TASK INSTRUCTIONS: Copy the passage from "Much has been" to "risk, English replied." in the housing market article word for word.

Segment Start: TEXT PROVIDED

Finance Minister Bill English said this was one reason he was not worried about the property market running back into bubble territory, despite prices in the Auckland market hitting new highs in recent months.
Household credit growth was also subdued, at just above 1% per annum, down from the lofty highs between 10% and 18% from 2003 to 2008. While activity in Auckland was picking up, this indicated credit was not being pumped in to other parts of the housing market at Auckland's rate.
Much has been said on Reserve Bank Governor Alan Bollard's new-found 'potency' for when (or if) he does decide to raise the OCR from its record low of 2.5%. That's because the OCR has much more influence on floating, and short-term fixed, mortgage rates.
More than 60% of all residential mortgages are now on floating rates, while that number was below 20% during many of the boom years last decade as Bollard hiked the OCR up to as high as 8.25% to try and cool the rampant housing market.
At a Wellington Employers' Chamber of Commerce lunch on Thursday last week, Finance Minister English was asked whether he was worried about signs the Auckland housing market was taking off again.
Recent developments there did not yet pose a risk, English replied.
“There’s no across the board [nationwide] evidence that [the housing market recovery] is a problem. In fact, we want the property market to start showing a bit more life. It just gets things moving again, it’s a bit of an indicator of confidence," he said.
There had been a lot of attention placed on a few transactions where there were huge price increases.
A current constraint on the housing market moving back towards bubble territory was that credit growth for households was subdued, compared to what was seen last decade.
"So there really isn’t the room – if someone’s going to push prices up over here, and credit growth stays at zero, or one or two percent, then it’s got to come from somewhere else. So I don’t really see the capacity for it to move away," English said.
“The other thing to keep in mind is, everyone’s gone on these floating rates. So they’re going to be quite ‘interest sensitive’.
“If the Reserve Bank Governor had got out of bed this morning and said, ‘I’m going to put up interest rates by 1%,’ I think you would have heard a pretty sharp intake of breath around the country," English said.
“He’s got a wand there, and I can tell you when he waves it, this time it’s going to work.”

Segment End: TEXT PROVIDED
Segment Start: RECORDED INFORMATION

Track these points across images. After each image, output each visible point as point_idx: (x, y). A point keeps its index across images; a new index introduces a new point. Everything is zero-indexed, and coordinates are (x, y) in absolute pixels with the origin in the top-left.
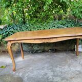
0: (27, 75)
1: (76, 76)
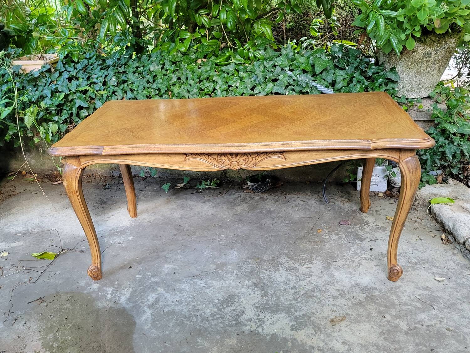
0: (152, 298)
1: (353, 313)
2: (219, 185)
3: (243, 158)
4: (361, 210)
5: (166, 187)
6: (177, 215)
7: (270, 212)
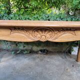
2: (30, 52)
3: (49, 34)
4: (77, 61)
5: (13, 53)
6: (15, 63)
7: (48, 62)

Segment End: RECORDED INFORMATION

REPLY TO THE EXERCISE:
Much has been said on Reserve Bank Governor Alan Bollard's new-found 'potency' for when (or if) he does decide to raise the OCR from its record low of 2.5%. That's because the OCR has much more influence on floating, and short-term fixed, mortgage rates.
More than 60% of all residential mortgages are now on floating rates, while that number was below 20% during many of the boom years last decade as Bollard hiked the OCR up to as high as 8.25% to try and cool the rampant housing market.
At a Wellington Employers' Chamber of Commerce lunch on Thursday last week, Finance Minister English was asked whether he was worried about signs the Auckland housing market was taking off again.
Recent developments there did not yet pose a risk, English replied.